ACTIVITY: Each entry below needs to be transcribed verbatim; the images should not appear.

Saved entries
=== Section Start ===

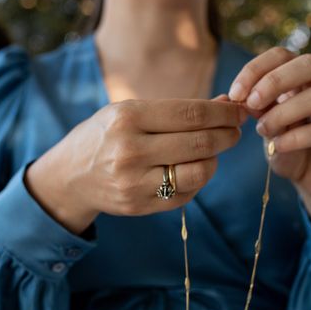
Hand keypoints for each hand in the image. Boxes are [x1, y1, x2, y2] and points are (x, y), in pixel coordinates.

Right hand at [26, 99, 245, 233]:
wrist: (71, 175)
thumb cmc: (107, 135)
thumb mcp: (132, 111)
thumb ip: (177, 110)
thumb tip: (226, 104)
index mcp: (128, 117)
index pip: (191, 114)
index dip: (223, 113)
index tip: (239, 111)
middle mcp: (130, 150)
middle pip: (199, 143)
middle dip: (227, 135)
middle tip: (235, 131)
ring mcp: (134, 182)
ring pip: (197, 173)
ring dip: (214, 161)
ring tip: (211, 152)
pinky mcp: (139, 205)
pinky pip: (185, 195)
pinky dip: (196, 180)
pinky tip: (191, 169)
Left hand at [228, 48, 310, 233]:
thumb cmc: (289, 144)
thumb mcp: (267, 124)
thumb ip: (257, 108)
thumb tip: (239, 96)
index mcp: (303, 76)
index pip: (282, 55)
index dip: (256, 69)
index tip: (234, 93)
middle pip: (309, 64)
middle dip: (275, 81)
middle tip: (251, 103)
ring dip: (283, 113)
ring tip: (262, 129)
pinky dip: (294, 138)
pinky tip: (278, 147)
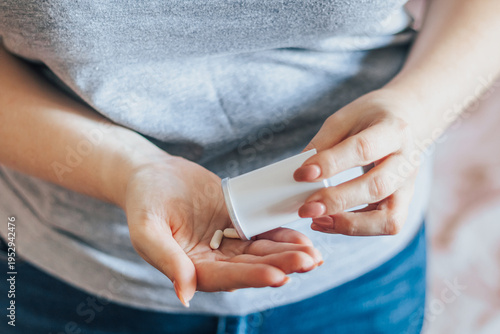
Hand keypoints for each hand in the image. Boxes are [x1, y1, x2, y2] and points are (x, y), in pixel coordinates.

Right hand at [124, 155, 322, 306]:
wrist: (151, 174)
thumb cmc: (143, 201)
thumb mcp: (146, 229)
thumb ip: (166, 259)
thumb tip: (185, 295)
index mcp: (191, 268)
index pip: (226, 277)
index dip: (252, 277)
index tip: (278, 275)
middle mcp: (213, 259)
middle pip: (251, 267)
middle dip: (280, 265)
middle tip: (309, 261)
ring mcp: (227, 241)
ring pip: (261, 251)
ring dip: (287, 253)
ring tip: (313, 254)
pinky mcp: (236, 222)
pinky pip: (261, 230)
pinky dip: (281, 234)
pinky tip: (302, 237)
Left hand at [294, 89, 420, 235]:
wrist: (406, 118)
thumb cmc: (370, 118)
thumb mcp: (345, 119)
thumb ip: (323, 145)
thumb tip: (299, 175)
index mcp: (394, 130)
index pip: (362, 149)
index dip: (330, 164)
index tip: (301, 174)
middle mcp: (407, 161)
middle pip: (377, 187)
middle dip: (338, 200)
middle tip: (306, 208)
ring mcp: (408, 186)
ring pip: (389, 218)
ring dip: (350, 224)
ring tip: (318, 220)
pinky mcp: (403, 203)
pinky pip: (385, 225)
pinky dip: (356, 228)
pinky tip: (329, 222)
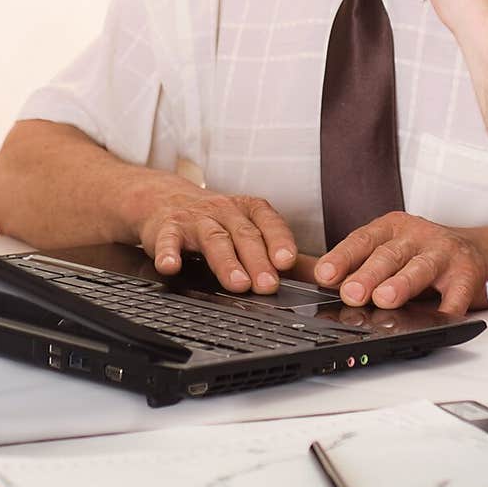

=== Section End ===

SOLUTION FOR THIS PROBLEM:
Hand keypoints for each hand in the image. Boxes are [x1, y1, x2, y2] and points are (x, y), in pixel coordinates.

Right hand at [26, 99, 245, 233]:
wrist: (71, 175)
thumb cmc: (107, 135)
thumb mcp: (132, 111)
thumb ip: (177, 110)
thumb tip: (226, 104)
index mcp: (128, 117)
index pip: (191, 114)
index dip: (223, 113)
index tip: (239, 111)
middle mcp: (130, 150)
middle pip: (199, 143)
middle dip: (227, 135)
middle tip: (235, 131)
ring mcp: (134, 182)
ring pip: (197, 173)
ring dip: (214, 161)
ring tip: (211, 152)
pinky mcp: (139, 205)
pinky pip: (185, 195)
pinky dip: (196, 180)
pinky tip: (191, 169)
Left hand at [228, 48, 310, 233]:
thumb cmc: (289, 144)
thumb mcp: (267, 124)
thumb ip: (257, 108)
thumb tip: (239, 96)
index mcp: (303, 76)
index pip: (282, 55)
index dip: (256, 69)
index tip: (234, 93)
middle pip: (309, 64)
middle dip: (275, 81)
middle tip: (251, 103)
ring dip: (283, 113)
ring tip: (262, 129)
pinky dip: (294, 138)
pinky tip: (278, 147)
Hand keypoints for each hand in the image. Boxes are [x1, y1, x2, y2] and points are (x, y), in pixel coordinates.

Right hand at [124, 155, 322, 306]:
wrist: (151, 174)
thumb cmc: (143, 201)
thumb mcp: (146, 229)
thumb ip: (166, 259)
thumb tip: (185, 295)
index mcp: (191, 268)
index pip: (226, 277)
index dip: (252, 277)
index tip: (278, 275)
middle mcp: (213, 259)
middle pip: (251, 267)
middle dip: (280, 265)
middle tip: (309, 261)
ring mcp: (227, 241)
ring pip: (261, 251)
ring dip: (287, 253)
ring tip: (313, 254)
pinky mcp: (236, 222)
pinky pip: (261, 230)
pinky dip: (281, 234)
pinky tip: (302, 237)
Left hand at [294, 89, 420, 235]:
wrist: (406, 118)
thumb cmc: (370, 118)
thumb mcp: (345, 119)
thumb ip: (323, 145)
thumb tip: (299, 175)
index mcp: (394, 130)
index pip: (362, 149)
index dip: (330, 164)
index tip: (301, 174)
middle mcp: (407, 161)
middle pip: (377, 187)
middle dip: (338, 200)
middle tip: (306, 208)
ring mcp: (408, 186)
ring pip: (389, 218)
ring dip: (350, 224)
ring tip: (318, 220)
pinky mcp: (403, 203)
pinky pip: (385, 225)
pinky dip: (356, 228)
pinky tip: (329, 222)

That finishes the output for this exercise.